Dare was surrendered by the mill owner because he could not be sold missing his left rear leg and having his left front leg broken in several places.  Dare was not born this way.  His rear leg was removed (not by a veterinarian) and his front leg was broken in a traumatic accident, most likely inflicted by another dog.  Puppy mill owners will not pay to fix injuries that occur while the dogs are in their possession.  It cuts into their profits.  Dare had to walk on his elbow until the Colorado Sheltie Rescue tried to fix his left front leg.  Since he was also missing the hind leg on that same side, he frequently fell over to the left.  But he never let that stop him!  He just got right back up and continued on his way.  He was a very tiny boy when the Rescue got him.  He was only 3 pounds at 4 months old.
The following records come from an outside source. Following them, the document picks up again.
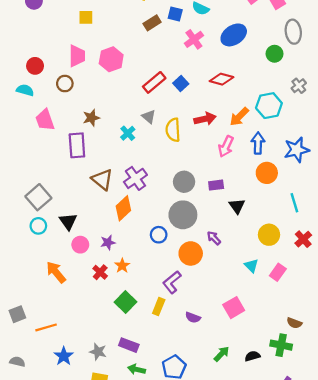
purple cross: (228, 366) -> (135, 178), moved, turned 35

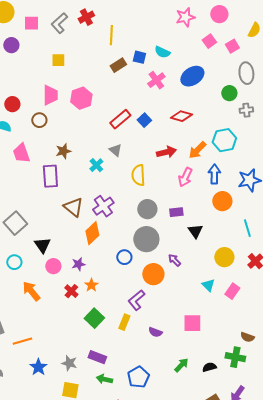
gray cross: (299, 86) -> (246, 110), moved, turned 32
yellow semicircle: (173, 130) -> (138, 175), moved
cyan circle: (38, 226) -> (14, 262), moved
pink square: (234, 308) -> (192, 323), turned 30

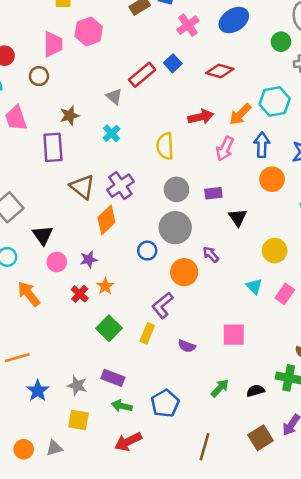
pink hexagon: (81, 98) -> (89, 31), moved
blue square: (144, 120) -> (173, 63), moved
gray triangle: (115, 150) -> (114, 96), moved

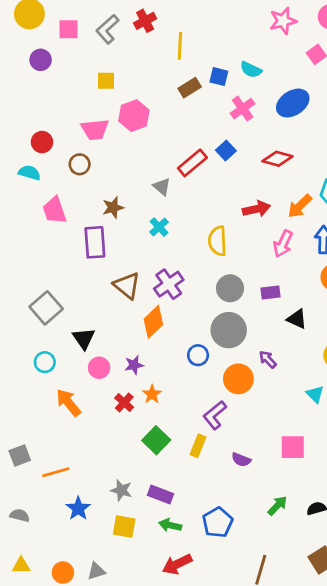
pink trapezoid: (53, 44) -> (95, 129), turned 84
black triangle: (238, 217) -> (297, 319), turned -30
gray star: (77, 386) -> (121, 490), moved
yellow square: (78, 420) -> (124, 527), moved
Our vet performed a surgery to repair his front leg and the bones were straightened as much as possible.  In addition, a plate and bone graft was used to try to make the leg longer.  After several months, the leg appeared to heal well, but was shorter than his other legs.  We believed this would be an improvement over what he had and would allow him some mobility as well.  Unfortunately, the plate started rubbing through his skin and it had to be removed.  Once the plate was removed, the stability was removed and his leg broke again two weeks later.  Since we were not able to save his front leg, we started working on prosthesis for him.

We worked with a local animal hospital to get him a new leg.  This entire process took over two years.  The hospital implanted a piece of metal into Dare’s front stump.  The intention was to have a leg insert into the metal implant.  It took five months to get the leg after the metal implant was completed.  However, the leg was five inches too short and was useless.  As time went by, Dare was still unable to use the prosthesis leg and unfortunately, the hospital informed us that they would no longer be supporting this program.  Dare was on his own.

Dare’s Mom, Tami, was dedicated to Dare and took him swimming several times a week to keep that stump flexible and strong.  When the local animal hospital informed us that they would no longer work with Dare, Tami took him to the CSU vet school to see if they could come up with a solution for him.  Sadly, after doing x-rays of his implant, they informed her that because so much time elapsed between the placement of his implant and the leg being attached (almost one year), the bone around the implant weakened and died; therefore, the implant had to be removed.  Tami is currently working with another local company that creates braces and external prosthetics for dogs, so that Dare can be more mobile.

Despite all of the medical treatments and numerous surgeries Dare has had during his first few years, he is a very happy dog.  He loves everyone he meets.  He is an inspiration to us all.  He excels in his therapy work with children and adults with disabilities and other amputees.  He is an incredible spokesman for the Colorado Sheltie Rescue and the Denver Pet Partners.  Every chance they get, Dare and Tami get the word out about the horrible conditions he came from and the horrors of dogs living in puppy mills.